Болтает маловер и ханжа, отступник Неронов, этот новый Арий, де, только они и стоят за родную старину. А по правде, ежли и есть на Руси первый враг переменам и ревнитель отеческого предания, так это я, монах Никон, несущий тяжкий крест правды.
И вдруг сошло на Никона успокоение, и загадал он; вот дострою Отходную Пустынь и сойду с патриаршества.

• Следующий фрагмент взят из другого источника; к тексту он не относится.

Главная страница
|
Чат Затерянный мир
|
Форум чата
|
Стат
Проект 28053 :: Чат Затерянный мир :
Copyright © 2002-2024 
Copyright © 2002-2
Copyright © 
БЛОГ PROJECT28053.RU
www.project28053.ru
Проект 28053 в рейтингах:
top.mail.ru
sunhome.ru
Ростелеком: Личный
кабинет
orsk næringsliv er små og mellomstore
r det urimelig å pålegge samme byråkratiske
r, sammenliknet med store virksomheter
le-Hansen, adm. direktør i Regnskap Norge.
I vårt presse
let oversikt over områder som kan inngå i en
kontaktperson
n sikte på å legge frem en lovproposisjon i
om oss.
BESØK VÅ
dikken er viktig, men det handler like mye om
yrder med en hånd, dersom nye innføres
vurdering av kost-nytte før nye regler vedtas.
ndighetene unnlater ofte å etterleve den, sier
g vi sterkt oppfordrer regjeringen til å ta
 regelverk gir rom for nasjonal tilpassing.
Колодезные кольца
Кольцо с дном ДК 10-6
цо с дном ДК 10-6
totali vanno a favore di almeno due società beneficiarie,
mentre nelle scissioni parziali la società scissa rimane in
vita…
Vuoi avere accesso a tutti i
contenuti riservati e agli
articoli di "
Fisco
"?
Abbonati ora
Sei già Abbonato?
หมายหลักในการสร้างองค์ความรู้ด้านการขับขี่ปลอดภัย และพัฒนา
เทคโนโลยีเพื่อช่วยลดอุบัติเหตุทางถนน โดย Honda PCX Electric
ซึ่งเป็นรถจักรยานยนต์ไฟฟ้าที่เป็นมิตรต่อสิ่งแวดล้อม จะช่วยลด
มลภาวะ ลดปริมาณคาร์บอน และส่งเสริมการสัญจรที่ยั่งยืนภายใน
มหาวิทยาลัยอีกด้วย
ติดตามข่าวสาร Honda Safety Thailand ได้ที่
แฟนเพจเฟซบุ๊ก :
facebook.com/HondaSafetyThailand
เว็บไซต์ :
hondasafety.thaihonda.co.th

ИЗ ХРОНИКИ: ...Во всем исповедовал Никон греков, почитал их за учителей своих, но в одном случае воспротивился, ослушался наставника сирийца Макария, ибо полагал святитель, что за истину в вере и живот положить можно. Случилось патриарху-книгочею на свою голову наискать в старых книгах, что привез ему с Афона старец Арсений Суханов, что в древности водоосвящение было только однажды, в навечерии праздника, и не в церкви, а в иордани. Ибо Спаситель крестился от Иоанна один раз, и тогда раздался Исусу с небес глас Отца: «Сей есть Сын Мой возлюбленный, в Котором Мое благословение». И до конца встав за старую веру, сломал патриарх прежнюю службу, кою исповедовали и греки, так же святившие в Крещение воду дважды на реке. И в своей наисканной правде Никон убедил царя, и тогда по церквам был разослан наказ Алексея Михайловича, чтоб ко крестильнице исходить лишь в навечерии Богоявления.